Hey! I’m in a video testimonial for MacAcademy/WindowsAcademy on their website! Just click on the link, then click on the icon next to Brad Rhine when you get there. I remember filming the testimonial in Florida in February of 2001, when I was attending the FileMaker Pro Users’ Learning Summit. They asked for volunteers to be in testimonials, and I thought about it. Then they said free T-shirts for anyone who signs up. What can I say? I’m a sucker for schwag.

And yes, I found it because I was ego surfing.

I have updated my old Mindspring sites so that they all redirect to my Music page here. Hopefully I’ll be abandoning Mindspring soon anyway. I mean Earthlink, not Mindspring. They used to be Mindspring.

Top Ten Stupid Things to

Top Ten Stupid Things to Engrave on Your iPod. This was funny.

Wired: Bad News. Slashdot: Very Bad News. Here’s what Dave Winer has to say about it.

Dave Winer. Sometimes I find him witty and insightful. Sometimes I find him abrasive yet informative. Sometimes I find him thoroughly annoying. But I think that mix is exactly what he’s going for.

Dial-up sucks.

I upgraded my Manila server

I upgraded my Manila server at school today to Mac OS X and Frontier 8.05. Wow — talk about a speed boost. Very cool. Almost worth all the frustration it took to get it running on OS X. What a pain that was.

Apple Remote Desktop. Pretty cool, but bittersweet. The controller app runs on OS X, and the client runs on anything from 8.1 to 10.1, but the controller app won’t run on 8 or 9. That’s bad news for those still running a dual platform shop. I like to be able to sit at any computer in a lab and copy out from there. I won’t be able to do that using ARD unless I upgrade all my lab computers to OS X, and that’s not going to happen anytime soon.

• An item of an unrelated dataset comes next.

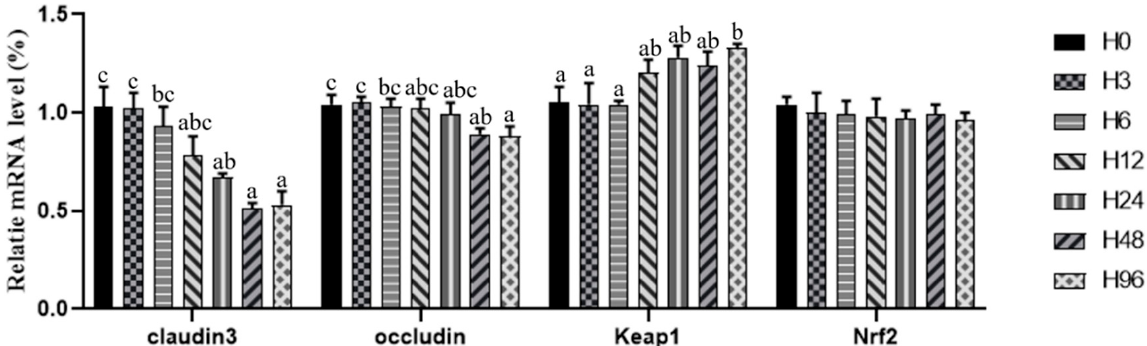
Figure 5. Effect of dietary histamine content on the relative mRNA expression of tight junction proteins and oxidative stress-related factors in the hindgut of the hybrid grouper. Keap1, Kelch-like ECH-associated protein 1; Nrf2, nuclear factor erythroid 2-related factor 2. Bars represent means ± SE of three replications. Different superscript letters in the bars indicate a significant difference among treatments by Tukey’s test ( p < 0.05).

Macintouch asked readers for their WWDC (Apple’s Worldwide Developer Conference) concerns and ideas. They got an awful lot of hardware suggestions for a Developer Conference. My favorite is the hosehead who says: Migrate features from MacOS X like preemptive multitasking and Memory protection to MacOS 9.x without bringing the UNIX baggage with it. This can be done now more than ever before due to Carbon is making this possible. Ummm, isn’t the impossibility of that task the whole reason for Mac OS X? Remember Copland? Remember Rhapsody? He goes on: As for virtual memory, memory is cheap, and MacOS application footprints are tiny. Most Mac users turn it off anyway. Good idea. Memory’s cheap, so we don’t need virtual memory. Memory protection although may save your OS from crashing, does little to prevent data loss as a result of a crashing application. To say nothing of the other running applications that won’t lose data as a result. Hosehead.